• _Given passage_
Methods & procedures

The stimuli were similar to the previous experiments; however, the target could now adopt any of 90 unique orientations, spaced at 4° intervals around the circle, ranging from 0° to 356°. Observers used the mouse to adjust and select the orientation of a reference pattern, which appeared 500 ms after target offset. The reference pattern and the target were visually identical, except that the orientation of the target was determined by the current trial, whereas the orientation of the reference pattern was determined by the current mouse position.

Each run contained three conditions. Target alone with no mask, a common offset 4DM, and a 250 ms duration 4DM. The target-mask separation was 10.8 arcmin. Within each run, each condition was tested once at each of the 90 orientations, for a total of 270 trials per run, which were presented in random order. Within each run, a message appeared every 90 trials, indicating the current progress, at which point a mouse click returned the observer to the trial flow. Each observer completed three runs, thus each orientation was tested three times per condition. Nine observers completed this experiment, one of whom is the first author and the rest of whom were naive. Training was done in the common offset condition, and for each observer, the experimenter increased the standard deviation of the noise patch until performance was about 60 percent correct. In this training phase, a correct response was defined as being within 20 degrees of the actual target orientation, and was signalled with a tone.

Results & discussion

The purpose of this experiment was two-fold. First, we investigated whether there was a bias for increased masking when the orientation of the target line was closer to the four dots. Second, we modeled the distribution of errors for each of the three masking conditions.

For each trial, the difference between the actual target orientation and the reported orientation was calculated. Trials were pooled into two categories: those in which the presented target line orientation was aligned in proximity to the dots (oblique), and those in which it was aligned along the cardinal axes (cardinal), and thus maximally distant from the dots. This classification was done by visual inspection of a modified target pattern, which was identical to the experimental pattern, except that the oriented bar now extended beyond the annulus (Fig. 5A). Upon inspection of each of the 90 bar orientations, if any part of the bar intersected any of the four dots, the orientation was classified as oblique. Cardinal orientations were classified with a similar procedure, but with the four dots arranged in a diamond pattern (see Fig. 5A for a depiction of one of these dots). Of the set of 90 orientations, 18 orientations were classified as oblique, and 18 as cardinal. This meant that for each observer, there were 54 oblique trials and 54 cardinal trials for each of the three masking conditions. Results are shown in Fig. 5B. Note that the errors are unsigned. The overall errors indicate the mean of all 90 orientations.

Orientation bias results from Experiment 4.

Figure 5: Orientation bias results from Experiment 4.

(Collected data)
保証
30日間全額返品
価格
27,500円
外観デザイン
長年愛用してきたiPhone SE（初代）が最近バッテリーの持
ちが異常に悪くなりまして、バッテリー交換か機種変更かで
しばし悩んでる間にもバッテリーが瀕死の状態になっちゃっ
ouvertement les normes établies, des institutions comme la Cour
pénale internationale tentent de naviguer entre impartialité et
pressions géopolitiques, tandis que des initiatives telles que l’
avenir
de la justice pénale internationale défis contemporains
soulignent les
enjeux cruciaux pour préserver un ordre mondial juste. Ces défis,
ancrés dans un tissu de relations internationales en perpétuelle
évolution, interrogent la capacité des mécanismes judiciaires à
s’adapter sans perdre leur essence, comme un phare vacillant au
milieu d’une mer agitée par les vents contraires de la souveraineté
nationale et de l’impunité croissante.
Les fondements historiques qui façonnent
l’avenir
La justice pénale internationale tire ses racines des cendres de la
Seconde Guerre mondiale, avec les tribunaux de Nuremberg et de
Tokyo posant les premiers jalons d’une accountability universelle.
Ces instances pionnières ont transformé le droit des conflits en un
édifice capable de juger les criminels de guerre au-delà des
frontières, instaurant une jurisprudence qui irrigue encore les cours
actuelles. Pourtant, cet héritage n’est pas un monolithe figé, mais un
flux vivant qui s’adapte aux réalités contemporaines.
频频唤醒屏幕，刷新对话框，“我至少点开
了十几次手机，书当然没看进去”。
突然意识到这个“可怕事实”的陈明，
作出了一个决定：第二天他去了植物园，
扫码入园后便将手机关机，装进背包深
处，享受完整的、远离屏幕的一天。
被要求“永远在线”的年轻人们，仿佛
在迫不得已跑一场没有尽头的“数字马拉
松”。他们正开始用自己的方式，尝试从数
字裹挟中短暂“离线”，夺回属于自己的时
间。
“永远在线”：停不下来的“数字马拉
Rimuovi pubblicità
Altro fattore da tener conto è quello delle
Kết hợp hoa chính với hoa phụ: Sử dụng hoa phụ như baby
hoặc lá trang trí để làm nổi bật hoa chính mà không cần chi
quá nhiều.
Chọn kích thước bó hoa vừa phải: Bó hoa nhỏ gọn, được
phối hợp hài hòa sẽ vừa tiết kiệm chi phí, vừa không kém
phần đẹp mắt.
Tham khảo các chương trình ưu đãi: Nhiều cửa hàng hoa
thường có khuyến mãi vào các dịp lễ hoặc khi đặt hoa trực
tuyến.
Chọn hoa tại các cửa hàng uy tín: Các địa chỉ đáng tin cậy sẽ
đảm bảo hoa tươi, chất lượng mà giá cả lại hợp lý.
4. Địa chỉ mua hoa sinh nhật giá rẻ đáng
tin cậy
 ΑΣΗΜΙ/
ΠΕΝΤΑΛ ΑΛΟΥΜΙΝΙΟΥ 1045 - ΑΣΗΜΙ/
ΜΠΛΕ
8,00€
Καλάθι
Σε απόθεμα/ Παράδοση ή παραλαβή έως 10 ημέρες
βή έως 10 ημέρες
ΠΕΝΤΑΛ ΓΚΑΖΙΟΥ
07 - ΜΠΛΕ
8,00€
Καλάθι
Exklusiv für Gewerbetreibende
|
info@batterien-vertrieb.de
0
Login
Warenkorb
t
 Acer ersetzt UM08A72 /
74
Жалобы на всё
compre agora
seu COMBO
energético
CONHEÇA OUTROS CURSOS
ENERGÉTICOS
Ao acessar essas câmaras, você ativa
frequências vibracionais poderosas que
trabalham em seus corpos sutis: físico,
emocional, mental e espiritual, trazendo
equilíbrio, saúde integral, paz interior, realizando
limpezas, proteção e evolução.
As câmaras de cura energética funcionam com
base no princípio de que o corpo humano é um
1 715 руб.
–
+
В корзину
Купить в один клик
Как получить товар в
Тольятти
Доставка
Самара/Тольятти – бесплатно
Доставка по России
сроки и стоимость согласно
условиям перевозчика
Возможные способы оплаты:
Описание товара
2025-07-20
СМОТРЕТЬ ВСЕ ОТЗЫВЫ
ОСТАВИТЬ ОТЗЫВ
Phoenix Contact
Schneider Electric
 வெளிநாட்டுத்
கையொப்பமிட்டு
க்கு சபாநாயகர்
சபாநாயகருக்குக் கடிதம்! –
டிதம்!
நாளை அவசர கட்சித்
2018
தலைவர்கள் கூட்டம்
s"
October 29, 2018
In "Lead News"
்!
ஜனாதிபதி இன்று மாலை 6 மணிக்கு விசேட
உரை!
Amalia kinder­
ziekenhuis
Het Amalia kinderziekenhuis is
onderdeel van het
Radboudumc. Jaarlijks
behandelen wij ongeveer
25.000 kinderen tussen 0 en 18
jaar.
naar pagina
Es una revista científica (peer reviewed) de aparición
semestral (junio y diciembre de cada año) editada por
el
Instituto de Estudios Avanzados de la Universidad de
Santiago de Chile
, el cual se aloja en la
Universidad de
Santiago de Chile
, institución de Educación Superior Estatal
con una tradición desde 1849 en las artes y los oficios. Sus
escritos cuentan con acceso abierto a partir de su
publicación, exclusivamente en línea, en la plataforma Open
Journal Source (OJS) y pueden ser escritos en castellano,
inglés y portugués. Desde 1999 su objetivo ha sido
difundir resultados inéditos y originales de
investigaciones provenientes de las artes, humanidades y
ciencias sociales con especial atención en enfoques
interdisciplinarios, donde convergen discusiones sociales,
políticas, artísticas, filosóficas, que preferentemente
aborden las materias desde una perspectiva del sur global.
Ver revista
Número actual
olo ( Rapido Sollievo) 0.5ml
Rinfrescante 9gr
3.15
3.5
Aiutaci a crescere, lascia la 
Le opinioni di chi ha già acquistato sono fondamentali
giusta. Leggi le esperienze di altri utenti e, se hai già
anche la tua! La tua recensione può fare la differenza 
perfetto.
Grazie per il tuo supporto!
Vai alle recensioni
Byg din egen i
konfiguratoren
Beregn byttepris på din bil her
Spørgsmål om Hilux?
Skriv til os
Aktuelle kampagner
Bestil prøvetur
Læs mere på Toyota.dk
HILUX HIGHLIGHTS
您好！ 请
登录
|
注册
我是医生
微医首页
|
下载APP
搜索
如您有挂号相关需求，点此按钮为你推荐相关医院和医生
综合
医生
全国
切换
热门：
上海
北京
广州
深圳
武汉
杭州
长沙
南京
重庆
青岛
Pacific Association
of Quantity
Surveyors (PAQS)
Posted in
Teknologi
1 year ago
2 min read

• _Task requirements_
Continue the passage on the orientation masking experiment from its last line.

• _Task output_
(A) Depiction of how oblique and cardinal orientations were defined. The dot shown with the dashed outline served as a marker to classify orientations as cardinal (only one of these dots is shown in the figure). (B) Errors as a function of mask condition and orientation type (oblique vs. cardinal) across nine observers. Error bars indicate standard errors. (C) Polar plots depicting errors as a function of target orientation, for each mask type, across all observers. The magnitude of the error is depicted by the radially projected distance from the inner circle to the thick black curve. The outer circle indicates the error expected by chance performance (90°).

The first thing to note is that masking did occur. The overall error for the common offset condition was 35.9 degrees, while that of the 250 ms mask was 44.9 degrees, and this difference was significant (t(8) = 4.122, p = 0.003). Interestingly, the presence of a common offset mask increased performance relative to no mask at all (t(8) = 3.822, p = 0.005).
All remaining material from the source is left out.